I limited the list of impactful inventions to the modern centuries. If we were to review the whole history of mankind, four early innovations might transcend all later ones: language, clothing, numbers, and alphabets/writing. Inventions such as the printing press and telescopes were also transformative. We barely notice others, the horse collar, for example. I’m serious; by allowing draft animals to pull much heavier loads without injury or strangulation, it revolutionized agriculture and food production in the late Middle Ages and made the Modern Age possible. If armies travel on their stomachs, as the old saying goes, it is also true that civilizations ride on the shoulders of the farmers who feed them.

But I place first an innovation that may have affected the human social structure itself more than any other in modern times. I refer to the contraceptive pill. For uncounted ages, the fate of most sexually active women in or out of marriage was to reap a harvest of babies. Consequently, female chastity, love and marriage went “together like a horse and carriage,” as the lyrics of a popular song described it around 1950. But by 1970 this expectation was becoming obsolete.

For the first time in history, human sexuality and pregnancy were separated and social transformation soon followed. Now women could decide to become pregnant or not. No longer did women have to marry to be sexually active, and many decided not only against marriage — but also against the obligation to have children if they did. Women began to consider sex and motherhood not as a duty imposed by nature and culture, but a personal decision they alone would make.
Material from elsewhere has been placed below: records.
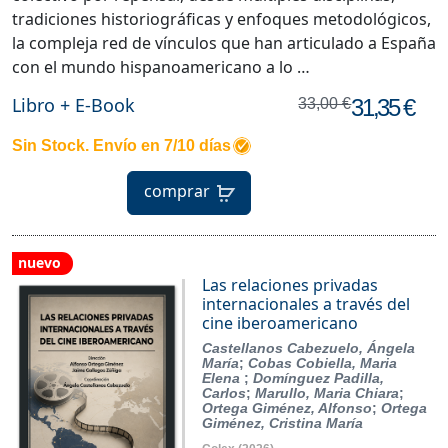
tradiciones historiográficas y enfoques metodológicos,
la compleja red de vínculos que han articulado a España
con el mundo hispanoamericano a lo …
Libro + E-Book
31,35 €
33,00 €
Sin Stock. Envío en 7/10 días
comprar
nuevo
Las relaciones privadas
internacionales a través del
cine iberoamericano
Castellanos Cabezuelo, Ángela
María
;
Cobas Cobiella, Maria
Elena
;
Domínguez Padilla,
Carlos
;
Marullo, Maria Chiara
;
Ortega Giménez, Alfonso
;
Ortega
Giménez, Cristina María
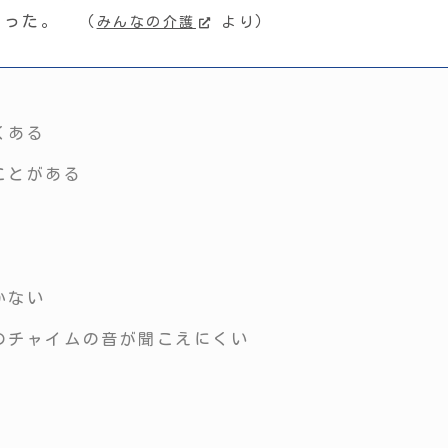
あった。 （
）
みんなの介護
より
くある
ことがある
かない
のチャイムの音が聞こえにくい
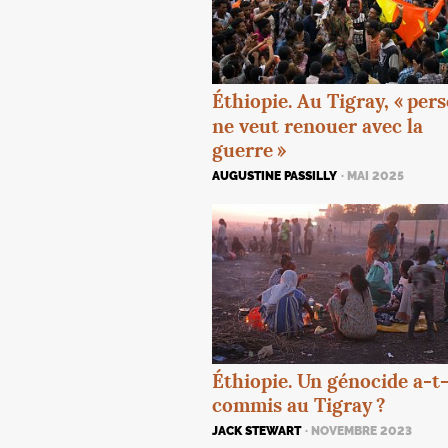
Éthiopie. Au Tigray, «
per
ne veut renouer avec la
guerre
»
AUGUSTINE PASSILLY
· MAI 2025
Éthiopie. Un génocide a-t-
commis au Tigray
?
JACK STEWART
· NOVEMBRE 2023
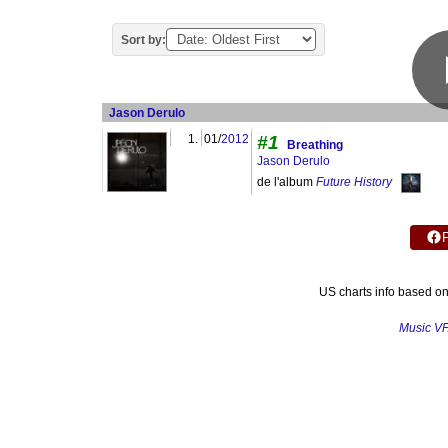
Sort by:
Jason Derulo
1.
01/
2012
#1
Breathing
Jason Derulo
de l'album
Future History
US charts info based o
Music V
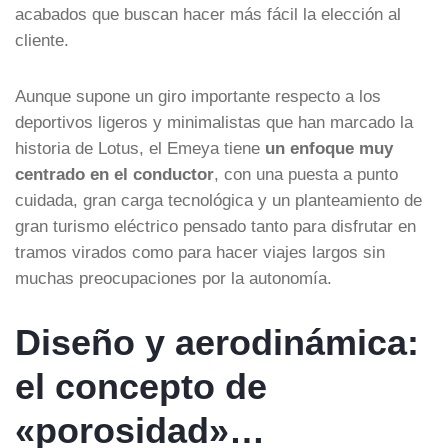
acabados que buscan hacer más fácil la elección al
cliente.
Aunque supone un giro importante respecto a los
deportivos ligeros y minimalistas que han marcado la
historia de Lotus, el Emeya tiene
un enfoque muy
centrado en el conductor
, con una puesta a punto
cuidada, gran carga tecnológica y un planteamiento de
gran turismo eléctrico pensado tanto para disfrutar en
tramos virados como para hacer viajes largos sin
muchas preocupaciones por la autonomía.
Diseño y aerodinámica:
el concepto de
«porosidad»…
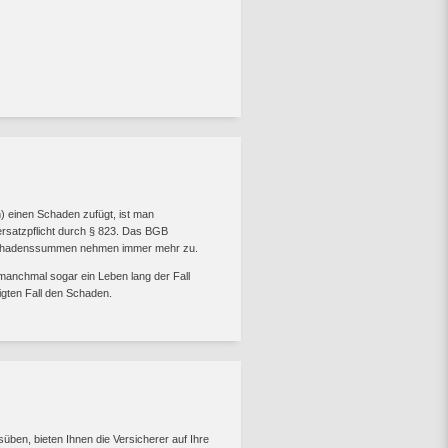
 einen Schaden zufügt, ist man
ersatzpflicht durch § 823. Das BGB
 Schadenssummen nehmen immer mehr zu.
manchmal sogar ein Leben lang der Fall
tigten Fall den Schaden.
süben, bieten Ihnen die Versicherer auf Ihre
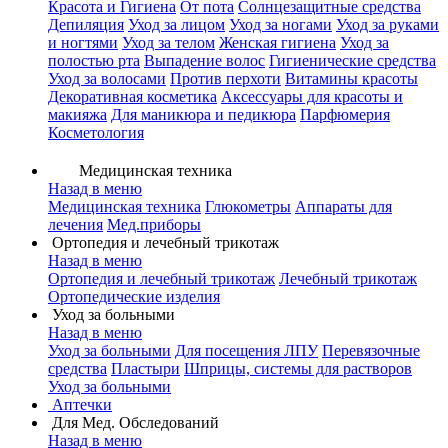
Красота и Гигиена
От пота
Солнцезащитные средства
Депиляция
Уход за лицом
Уход за ногами
Уход за руками
и ногтями
Уход за телом
Женская гигиена
Уход за
полостью рта
Выпадение волос
Гигиенические средства
Уход за волосами
Против перхоти
Витамины красоты
Декоративная косметика
Аксессуары для красоты и
макияжа
Для маникюра и педикюра
Парфюмерия
Косметология
Медицинская техника
Назад в меню
Медицинская техника
Глюкометры
Аппараты для
лечения
Мед.приборы
Ортопедия и лечебный трикотаж
Назад в меню
Ортопедия и лечебный трикотаж
Лечебный трикотаж
Ортопедические изделия
Уход за больными
Назад в меню
Уход за больными
Для посещения ЛПУ
Перевязочные
средства
Пластыри
Шприцы, системы для растворов
Уход за больными
Аптечки
Для Мед. Обследований
Назад в меню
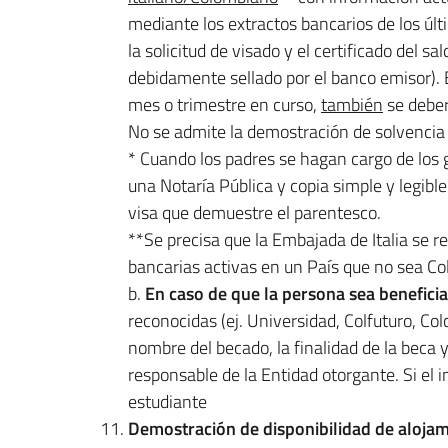
mediante los extractos bancarios de los úl
la solicitud de visado y el certificado del sa
debidamente sellado por el banco emisor). 
mes o trimestre en curso,
también
se deber
No se admite la demostración de solvencia 
* Cuando los padres se hagan cargo de los 
una Notaría Pública y copia simple y legible 
visa que demuestre el parentesco.
**Se precisa que la Embajada de Italia se 
bancarias activas en un País que no sea Co
b.
En caso de que la persona sea beneficia
reconocidas (ej. Universidad, Colfuturo, Colc
nombre del becado, la finalidad de la beca 
responsable de la Entidad otorgante. Si el i
estudiante
Demostración de disponibilidad de aloja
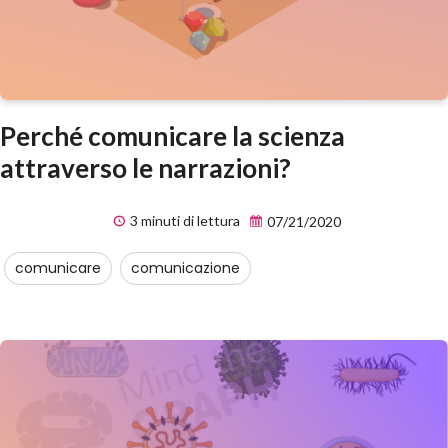
Perché comunicare la scienza
attraverso le narrazioni?
3 minuti di lettura
07/21/2020
comunicare
comunicazione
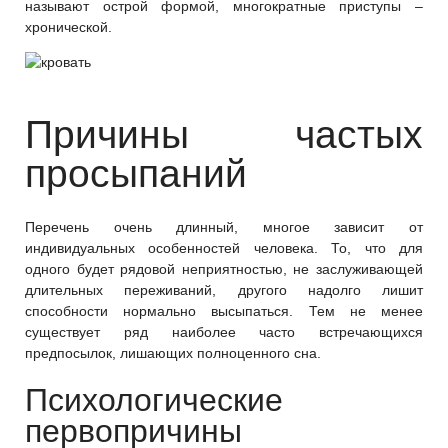
называют острой формой, многократные приступы –
хронической.
Причины частых
просыпаний
Перечень очень длинный, многое зависит от
индивидуальных особенностей человека. То, что для
одного будет рядовой неприятностью, не заслуживающей
длительных переживаний, другого надолго лишит
способности нормально высыпаться. Тем не менее
существует ряд наиболее часто встречающихся
предпосылок, лишающих полноценного сна.
Психологические
первопричины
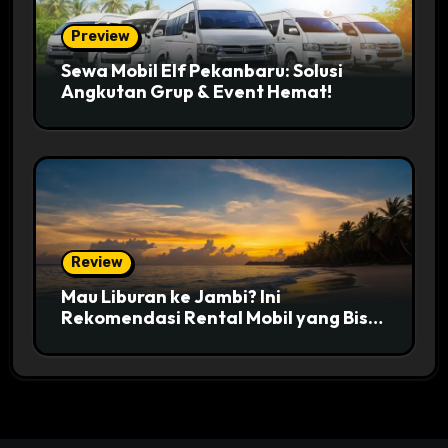
Preview
Sewa Mobil Elf Pekanbaru: Solusi
Angkutan Grup & Event Hemat!
Review
Mau Liburan ke Jambi? Ini
Rekomendasi Rental Mobil yang Bisa
Dipesan Online 24 Jam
Women came to see sexual engagement as an equal right to pleasure and amusement for both sexes, not mainly a male prerogative, as had been assumed in former times.

Abortion is not new. Earlier women secretly interrupted pregnancies without today’s moral controversies. In frontier America, people thought a fetus was not alive until the woman could feel it moving. Certain herbs and self-inflicted violence were means of aborting. The ancient Greeks had few qualms about “abandonment,” the practice of dropping unwanted babies in the wild to starve or be eaten by animals, as some people still dispose of kittens and puppies.

The pill was not just another gadget, but a product that drastically altered human relationships. It may be the most socially transformative innovation of our age.